I keep insisting that the usual run of military-SF adventures has a limited appeal for me – a description of the limits of my tastes and interests rather than a judgment on the value of the whole subgenre or even of particular books I might set aside after a chapter or two. And I’m vain enough to believe that when a military-themed book hooks me, it’s because it really does possess some special quality. That has been the case with a number of titles over the last couple years, including The Darkside War (reviewed in July 2015), the first-in-a-series book by the pseudonymous ‘‘Zachary Brown.’’ As with recent work by Greg Bear, Ann Leckie, and Linda Nagata, Brown’s picture of future soldiering and the context in which it operates leavens traditional respect for the fighting man and woman with a recognition of the ambiguities, ironies, failures, and outright criminalities of warfare.
This becomes the central non-combat feature of Brown’s second book, Titan’s Fall, which follows the career of Devlin Hart, a reluctant soldier in a war visited on our solar system by contending alien powers. The Accordance arrived on Earth bearing gifts, along with a big-stick attitude toward any locals who were disinclined to join their war against the really, really nasty Conglomeration forces heading our way. After the Conglomeration attack that gave the first book its title, Hart and his two surviving squadmates – Accordance-loyalist Ken Awojobi and street-smart hacker Amira Singh – have become celebrities of a kind. Now they are stationed on Titan, heavily fortified by the Accordance but under Conglomeration threat, and they find themselves facing internal as well as external menaces. On the conventional-combat side, ‘‘conventional’’ means facing alien tech with big knobs on: self-configuring swarms of robotic ‘‘crickets’’; big, armored reptilian-cyborg ‘‘raptors’’; ‘‘drivers’’ that turn an Accordance trooper into a ‘‘brain-dead meat-puppet’’; bipedal, rhino-like ‘‘trolls’’ that can ‘‘stamp you into a puddle.’’
Accordance personnel aren’t much more appealing – the officer corps consists mainly of the arrogant, clannish, octopus-ish Arvani, who see humans as cannon-fodder.

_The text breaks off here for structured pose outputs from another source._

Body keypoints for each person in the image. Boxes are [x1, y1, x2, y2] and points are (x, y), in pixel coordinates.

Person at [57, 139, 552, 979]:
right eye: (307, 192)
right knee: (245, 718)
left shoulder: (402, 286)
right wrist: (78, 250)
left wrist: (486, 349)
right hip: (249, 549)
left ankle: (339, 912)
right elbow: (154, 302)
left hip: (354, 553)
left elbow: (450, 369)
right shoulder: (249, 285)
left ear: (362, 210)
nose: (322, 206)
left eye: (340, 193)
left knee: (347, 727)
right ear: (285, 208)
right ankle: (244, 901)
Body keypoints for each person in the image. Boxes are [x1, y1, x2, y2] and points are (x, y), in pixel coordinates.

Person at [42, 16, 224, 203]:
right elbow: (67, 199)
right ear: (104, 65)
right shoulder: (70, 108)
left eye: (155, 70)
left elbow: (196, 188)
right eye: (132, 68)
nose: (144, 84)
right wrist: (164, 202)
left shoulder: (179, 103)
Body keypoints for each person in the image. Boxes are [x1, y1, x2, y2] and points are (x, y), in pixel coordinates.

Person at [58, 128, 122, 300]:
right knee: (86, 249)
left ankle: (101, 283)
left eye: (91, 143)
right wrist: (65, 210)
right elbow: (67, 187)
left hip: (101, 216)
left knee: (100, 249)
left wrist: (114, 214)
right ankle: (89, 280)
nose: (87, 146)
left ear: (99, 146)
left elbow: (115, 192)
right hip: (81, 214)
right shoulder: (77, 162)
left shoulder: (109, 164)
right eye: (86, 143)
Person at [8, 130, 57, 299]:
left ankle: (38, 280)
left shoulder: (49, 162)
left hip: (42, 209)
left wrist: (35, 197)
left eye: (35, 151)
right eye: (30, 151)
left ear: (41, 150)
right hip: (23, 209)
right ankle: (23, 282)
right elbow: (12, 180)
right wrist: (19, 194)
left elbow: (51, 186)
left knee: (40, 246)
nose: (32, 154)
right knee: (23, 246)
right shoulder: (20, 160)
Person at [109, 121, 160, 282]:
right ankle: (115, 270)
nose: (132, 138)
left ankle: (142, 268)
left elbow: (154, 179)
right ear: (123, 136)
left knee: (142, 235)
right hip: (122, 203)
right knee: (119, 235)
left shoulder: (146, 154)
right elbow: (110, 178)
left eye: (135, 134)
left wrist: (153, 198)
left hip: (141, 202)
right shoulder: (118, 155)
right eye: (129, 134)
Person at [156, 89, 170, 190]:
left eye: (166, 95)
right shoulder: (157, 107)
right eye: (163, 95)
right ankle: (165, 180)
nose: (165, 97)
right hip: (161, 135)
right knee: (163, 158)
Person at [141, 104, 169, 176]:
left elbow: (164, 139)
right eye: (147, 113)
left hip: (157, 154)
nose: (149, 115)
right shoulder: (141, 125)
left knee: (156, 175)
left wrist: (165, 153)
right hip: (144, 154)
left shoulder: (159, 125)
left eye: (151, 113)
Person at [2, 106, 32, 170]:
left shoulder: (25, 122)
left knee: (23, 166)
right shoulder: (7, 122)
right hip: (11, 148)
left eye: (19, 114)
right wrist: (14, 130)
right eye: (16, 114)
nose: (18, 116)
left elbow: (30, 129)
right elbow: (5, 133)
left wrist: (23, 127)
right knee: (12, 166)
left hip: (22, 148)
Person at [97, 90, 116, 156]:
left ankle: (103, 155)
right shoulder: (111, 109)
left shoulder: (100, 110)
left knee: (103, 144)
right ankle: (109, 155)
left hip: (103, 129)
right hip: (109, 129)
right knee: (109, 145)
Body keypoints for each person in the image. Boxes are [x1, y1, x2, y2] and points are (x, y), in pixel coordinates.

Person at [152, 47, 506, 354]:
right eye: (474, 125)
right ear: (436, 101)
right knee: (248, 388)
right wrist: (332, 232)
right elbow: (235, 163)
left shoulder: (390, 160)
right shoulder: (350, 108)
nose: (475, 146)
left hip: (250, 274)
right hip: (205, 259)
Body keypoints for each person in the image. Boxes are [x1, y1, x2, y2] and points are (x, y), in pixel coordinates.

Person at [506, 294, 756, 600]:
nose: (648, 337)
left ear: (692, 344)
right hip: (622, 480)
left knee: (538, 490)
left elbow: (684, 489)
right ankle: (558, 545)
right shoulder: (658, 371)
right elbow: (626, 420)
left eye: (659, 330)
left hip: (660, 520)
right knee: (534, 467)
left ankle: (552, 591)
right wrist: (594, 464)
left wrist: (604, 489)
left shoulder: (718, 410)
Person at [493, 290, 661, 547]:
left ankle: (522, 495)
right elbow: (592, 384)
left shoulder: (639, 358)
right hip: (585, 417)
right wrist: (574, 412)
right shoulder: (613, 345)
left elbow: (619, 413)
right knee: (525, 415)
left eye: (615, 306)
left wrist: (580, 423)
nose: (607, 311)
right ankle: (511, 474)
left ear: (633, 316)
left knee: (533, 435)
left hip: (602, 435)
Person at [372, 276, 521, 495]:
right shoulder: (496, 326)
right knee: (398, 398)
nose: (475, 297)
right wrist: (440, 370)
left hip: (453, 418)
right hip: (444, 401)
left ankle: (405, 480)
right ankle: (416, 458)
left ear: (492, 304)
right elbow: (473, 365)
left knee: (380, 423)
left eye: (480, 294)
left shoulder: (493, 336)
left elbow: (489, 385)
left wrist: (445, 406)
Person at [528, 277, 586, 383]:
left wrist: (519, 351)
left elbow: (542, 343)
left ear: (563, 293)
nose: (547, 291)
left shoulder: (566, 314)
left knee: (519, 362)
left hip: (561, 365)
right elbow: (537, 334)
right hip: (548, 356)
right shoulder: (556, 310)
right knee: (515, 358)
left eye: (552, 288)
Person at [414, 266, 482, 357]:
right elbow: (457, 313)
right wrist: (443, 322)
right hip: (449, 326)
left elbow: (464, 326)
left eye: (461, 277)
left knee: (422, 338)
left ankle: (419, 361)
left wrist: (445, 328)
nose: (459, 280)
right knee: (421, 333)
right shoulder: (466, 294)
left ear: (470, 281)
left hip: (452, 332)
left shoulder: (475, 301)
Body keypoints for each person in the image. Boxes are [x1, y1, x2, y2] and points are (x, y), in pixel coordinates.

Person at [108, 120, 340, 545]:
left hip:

The ostrich-looking ‘‘struthiform’’ doctors are decent enough, though, and the platoon’s medic is a sympathetic, chorus-like character. Shriek (his real name is unpronounceable) is physically damaged and psychologically traumatized (his planet has been destroyed by the Conglomeration) but dedicated, though he refuses to learn the names of the soldiers he treats, because it would make losing them even more painful. The most interesting aliens by far are Accordance allies who can and do refuse to be either clients or subordinates: the Pcholem, space-born living starships who volunteer to oppose the Conglomeration, who never forget an admirable deed, and who thus remember Devlin for his actions in the Darkside battle.

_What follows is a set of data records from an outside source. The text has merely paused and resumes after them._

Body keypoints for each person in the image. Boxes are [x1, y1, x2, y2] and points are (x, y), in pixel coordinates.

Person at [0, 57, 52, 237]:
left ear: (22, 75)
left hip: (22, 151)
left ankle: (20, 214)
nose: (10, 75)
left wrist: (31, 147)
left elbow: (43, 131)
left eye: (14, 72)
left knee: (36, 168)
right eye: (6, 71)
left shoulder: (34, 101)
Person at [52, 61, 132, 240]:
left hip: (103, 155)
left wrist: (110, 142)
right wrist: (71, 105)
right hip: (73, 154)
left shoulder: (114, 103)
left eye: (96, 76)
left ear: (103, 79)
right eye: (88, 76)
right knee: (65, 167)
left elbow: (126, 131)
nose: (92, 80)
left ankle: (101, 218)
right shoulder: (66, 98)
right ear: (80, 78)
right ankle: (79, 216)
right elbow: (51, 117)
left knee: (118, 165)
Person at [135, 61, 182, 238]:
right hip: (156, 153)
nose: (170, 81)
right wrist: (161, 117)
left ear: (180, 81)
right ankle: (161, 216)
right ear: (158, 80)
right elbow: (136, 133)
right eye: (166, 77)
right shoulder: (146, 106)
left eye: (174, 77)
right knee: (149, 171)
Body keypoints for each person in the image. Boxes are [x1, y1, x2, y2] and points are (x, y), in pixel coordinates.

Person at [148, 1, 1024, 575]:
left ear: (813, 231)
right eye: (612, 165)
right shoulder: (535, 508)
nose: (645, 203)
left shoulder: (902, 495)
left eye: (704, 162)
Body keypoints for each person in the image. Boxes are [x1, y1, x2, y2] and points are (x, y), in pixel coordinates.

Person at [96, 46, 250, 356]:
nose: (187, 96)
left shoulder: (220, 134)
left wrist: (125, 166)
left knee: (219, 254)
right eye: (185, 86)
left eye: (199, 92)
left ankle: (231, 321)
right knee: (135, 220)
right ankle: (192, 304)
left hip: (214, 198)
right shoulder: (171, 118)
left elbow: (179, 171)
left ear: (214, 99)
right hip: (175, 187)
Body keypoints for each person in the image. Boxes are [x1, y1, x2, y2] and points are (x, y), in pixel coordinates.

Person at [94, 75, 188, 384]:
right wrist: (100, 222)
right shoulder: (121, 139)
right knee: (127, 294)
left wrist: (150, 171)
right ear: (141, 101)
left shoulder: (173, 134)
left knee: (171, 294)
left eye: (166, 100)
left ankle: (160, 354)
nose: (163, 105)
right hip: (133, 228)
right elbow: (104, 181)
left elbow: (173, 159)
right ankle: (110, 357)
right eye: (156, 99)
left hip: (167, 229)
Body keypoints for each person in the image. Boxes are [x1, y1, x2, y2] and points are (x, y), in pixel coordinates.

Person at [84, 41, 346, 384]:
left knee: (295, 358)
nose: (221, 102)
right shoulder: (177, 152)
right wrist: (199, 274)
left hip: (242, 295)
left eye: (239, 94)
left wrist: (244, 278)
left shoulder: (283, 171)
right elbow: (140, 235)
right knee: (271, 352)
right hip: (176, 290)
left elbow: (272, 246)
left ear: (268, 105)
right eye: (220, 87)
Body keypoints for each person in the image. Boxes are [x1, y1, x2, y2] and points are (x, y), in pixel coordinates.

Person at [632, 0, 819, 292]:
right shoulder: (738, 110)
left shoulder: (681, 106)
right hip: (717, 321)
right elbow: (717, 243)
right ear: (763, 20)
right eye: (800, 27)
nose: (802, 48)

The novel’s title telegraphs the arc of the story, so it’s no spoiler to reveal that in addition to the expected scenes of combat on Titan’s exotic surface and in the tunnels of Accordance installations, loyalties are betrayed, coats are turned, mutinies raised and quelled, and lines – of battle and internal alliance – are drawn and redrawn.
It’s interesting to watch Brown and Greg Bear (War Dogs and Killing Titan, reviewed in November 2014 and 2015 respectively) work with parallel situations and components, and it’s hard not to see both series as responses to our real post-WW2 history, with great powers drafting third-party nations or colonies into their conflicts and waging proxy wars that have little or nothing to do with the interests of many of the combatants – beyond the unpalatable choice of deciding which meatgrinder will chew up one’s homeland. Both series see interstellar, interspecies warfare from the viewpoint of the dragooned colonial, the volunteer-at-gunpoint. Great powers and hierarchies contend, whole planets and civilizations are at risk, but value abides in the squad, in the grunts who have your back, and in the competence and courage of soldiers who know your name and trust your judgment.